Canadian monitoring ends after patient recovery

The Canadian patient was a Yukon man in his 70s who had been discharged from hospital earlier this month after B.C. officials said he was isolating on Vancouver Island. Eight other travellers had been monitored by public health officials in Ontario, Alberta and British Columbia; PHAC said the isolation period had ended for everyone by last week.

PHAC said hantavirus symptoms usually appear after two to three weeks. British Columbia officials had earlier described the Hondius contact period as 42 days, the maximum incubation window used for the people under quarantine in that province.

Other agencies wind down Hondius response

In the United States, the Centers for Disease Control and Prevention said all Americans exposed on the ship had completed quarantine and returned home, with none testing positive. Eighteen U.S. citizens had been quarantined in Omaha after the Canary Islands evacuation.

“These passengers were navigating uncertainty, disruption to their daily lives, and concerns for themselves and their families,” said Brendan Jackson, acting director of the CDC’s Division of High Consequence Pathogens and Pathology.

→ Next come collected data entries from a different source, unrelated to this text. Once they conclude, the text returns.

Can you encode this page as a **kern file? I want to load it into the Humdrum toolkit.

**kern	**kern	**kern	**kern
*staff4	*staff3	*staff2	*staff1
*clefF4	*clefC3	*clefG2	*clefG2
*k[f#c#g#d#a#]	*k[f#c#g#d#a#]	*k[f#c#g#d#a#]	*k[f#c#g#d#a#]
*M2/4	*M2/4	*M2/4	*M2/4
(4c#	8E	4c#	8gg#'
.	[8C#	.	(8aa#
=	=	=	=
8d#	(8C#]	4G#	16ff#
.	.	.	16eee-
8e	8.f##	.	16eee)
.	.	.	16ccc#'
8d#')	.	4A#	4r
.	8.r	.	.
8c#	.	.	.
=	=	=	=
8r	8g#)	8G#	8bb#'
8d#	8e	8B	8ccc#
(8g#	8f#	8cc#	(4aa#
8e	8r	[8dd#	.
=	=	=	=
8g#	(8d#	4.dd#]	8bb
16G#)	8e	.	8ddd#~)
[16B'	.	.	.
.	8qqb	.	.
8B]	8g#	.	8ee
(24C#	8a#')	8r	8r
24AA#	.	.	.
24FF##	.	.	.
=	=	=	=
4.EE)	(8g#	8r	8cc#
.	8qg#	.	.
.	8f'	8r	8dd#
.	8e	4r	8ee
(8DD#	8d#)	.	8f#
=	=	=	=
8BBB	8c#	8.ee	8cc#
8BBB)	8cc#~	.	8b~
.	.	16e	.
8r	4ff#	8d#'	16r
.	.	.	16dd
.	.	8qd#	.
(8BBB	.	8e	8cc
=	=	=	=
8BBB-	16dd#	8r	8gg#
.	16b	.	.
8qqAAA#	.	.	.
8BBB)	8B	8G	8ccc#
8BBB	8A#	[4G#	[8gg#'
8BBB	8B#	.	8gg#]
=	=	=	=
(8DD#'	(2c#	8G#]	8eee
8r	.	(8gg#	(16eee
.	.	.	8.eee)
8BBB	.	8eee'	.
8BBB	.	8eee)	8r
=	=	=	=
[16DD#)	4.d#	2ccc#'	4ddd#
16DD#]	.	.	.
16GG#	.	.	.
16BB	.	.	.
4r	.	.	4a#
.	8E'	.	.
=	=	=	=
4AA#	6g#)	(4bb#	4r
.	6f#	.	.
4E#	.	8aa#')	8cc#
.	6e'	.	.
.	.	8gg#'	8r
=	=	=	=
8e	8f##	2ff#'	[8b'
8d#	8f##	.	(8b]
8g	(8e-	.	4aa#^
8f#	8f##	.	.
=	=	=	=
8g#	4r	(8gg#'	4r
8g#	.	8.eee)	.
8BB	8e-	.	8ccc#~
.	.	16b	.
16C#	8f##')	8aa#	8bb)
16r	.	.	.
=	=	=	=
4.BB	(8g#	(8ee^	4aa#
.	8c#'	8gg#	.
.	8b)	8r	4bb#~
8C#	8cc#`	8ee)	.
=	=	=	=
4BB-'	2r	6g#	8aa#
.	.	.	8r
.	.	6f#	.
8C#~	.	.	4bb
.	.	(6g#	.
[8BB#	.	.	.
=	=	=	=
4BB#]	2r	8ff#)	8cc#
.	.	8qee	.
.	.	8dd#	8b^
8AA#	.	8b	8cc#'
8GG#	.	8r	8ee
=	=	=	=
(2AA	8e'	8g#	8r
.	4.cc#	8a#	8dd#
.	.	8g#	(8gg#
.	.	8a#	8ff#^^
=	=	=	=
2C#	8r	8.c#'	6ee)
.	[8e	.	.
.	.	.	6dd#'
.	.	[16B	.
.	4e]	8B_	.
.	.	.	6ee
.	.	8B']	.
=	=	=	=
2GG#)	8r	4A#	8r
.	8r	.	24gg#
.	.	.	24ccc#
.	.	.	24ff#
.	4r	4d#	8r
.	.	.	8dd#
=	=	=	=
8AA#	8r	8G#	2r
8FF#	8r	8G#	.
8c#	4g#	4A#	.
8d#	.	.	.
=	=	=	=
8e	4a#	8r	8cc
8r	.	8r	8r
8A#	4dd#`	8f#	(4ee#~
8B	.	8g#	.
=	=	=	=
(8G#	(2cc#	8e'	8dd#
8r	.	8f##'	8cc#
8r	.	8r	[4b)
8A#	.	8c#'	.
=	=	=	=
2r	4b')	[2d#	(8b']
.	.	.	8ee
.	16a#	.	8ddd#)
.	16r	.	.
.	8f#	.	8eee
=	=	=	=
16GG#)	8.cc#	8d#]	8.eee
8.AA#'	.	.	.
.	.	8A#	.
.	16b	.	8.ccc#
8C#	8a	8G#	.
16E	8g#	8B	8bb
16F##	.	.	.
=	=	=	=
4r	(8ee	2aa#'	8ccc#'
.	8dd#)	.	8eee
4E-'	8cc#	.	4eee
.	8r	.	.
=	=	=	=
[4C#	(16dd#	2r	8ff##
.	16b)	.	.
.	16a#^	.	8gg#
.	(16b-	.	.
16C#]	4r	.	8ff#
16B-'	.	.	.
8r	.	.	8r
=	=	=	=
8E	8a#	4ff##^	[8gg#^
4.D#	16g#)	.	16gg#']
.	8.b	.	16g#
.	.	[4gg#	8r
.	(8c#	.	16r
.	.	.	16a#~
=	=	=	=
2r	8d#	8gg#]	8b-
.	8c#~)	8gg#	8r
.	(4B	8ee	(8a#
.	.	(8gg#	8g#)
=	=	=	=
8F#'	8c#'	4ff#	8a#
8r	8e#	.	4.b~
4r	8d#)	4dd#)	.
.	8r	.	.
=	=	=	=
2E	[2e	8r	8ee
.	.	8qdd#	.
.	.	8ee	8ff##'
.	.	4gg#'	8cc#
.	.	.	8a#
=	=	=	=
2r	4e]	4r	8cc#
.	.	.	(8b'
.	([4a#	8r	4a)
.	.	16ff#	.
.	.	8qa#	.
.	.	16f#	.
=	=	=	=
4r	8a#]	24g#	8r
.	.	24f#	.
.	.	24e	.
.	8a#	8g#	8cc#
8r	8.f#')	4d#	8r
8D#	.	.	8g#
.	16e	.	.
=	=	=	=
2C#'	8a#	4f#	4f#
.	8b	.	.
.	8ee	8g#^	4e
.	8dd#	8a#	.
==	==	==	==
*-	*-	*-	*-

World Health Organization Director-General Tedros Adhanom Ghebreyesus said almost all passengers and crew quarantined in the Netherlands had been cleared to return home, including non-nationals, with no new cases or deaths since May 2. St. Helena, where some passengers had disembarked, ended its hantavirus major incident on June 8 after all identified contacts completed mandatory isolation and no active, suspected or confirmed cases remained on the island.

Oceanwide ship cleared after disinfection

MV Hondius departed Ushuaia, Argentina, on April 1 for a South Atlantic expedition before continuing north toward Cape Verde and Tenerife.

Oceanwide Expeditions said the vessel completed deep cleaning and disinfection in Rotterdam, with biosecurity specialists treating all eight decks, steam-cleaning soft surfaces and disinfecting hard surfaces. Third-party professionals also declared the ship rodent-free.

“From a public health perspective, there are no objections to returning the vessel to service,” Rotterdam-Rijnmond Public Health Service said in a statement shared by the operator. Oceanwide said the vessel was scheduled to leave Rotterdam on June 6 for Longyearbyen, Norway, with a different crew and its first Arctic cruise of the season scheduled for June 13.

Origin inquiry remains unresolved

Hantavirus infections can cause fever, headaches and breathing difficulty, with PHAC citing a fatality rate of 30 to 50 percent. The Andes strain involved in the Hondius outbreak is the only hantavirus known to spread from person to person, although UCSF infectious diseases specialist Dr. Peter Chin-Hong said it is difficult to transmit and generally requires prolonged close contact.

Health authorities have not identified the original exposure site. Argentine officials expanded their investigation into the chain of transmission and said it may never be possible to determine exactly where the Dutch couple who first became ill contracted the virus before boarding in Ushuaia.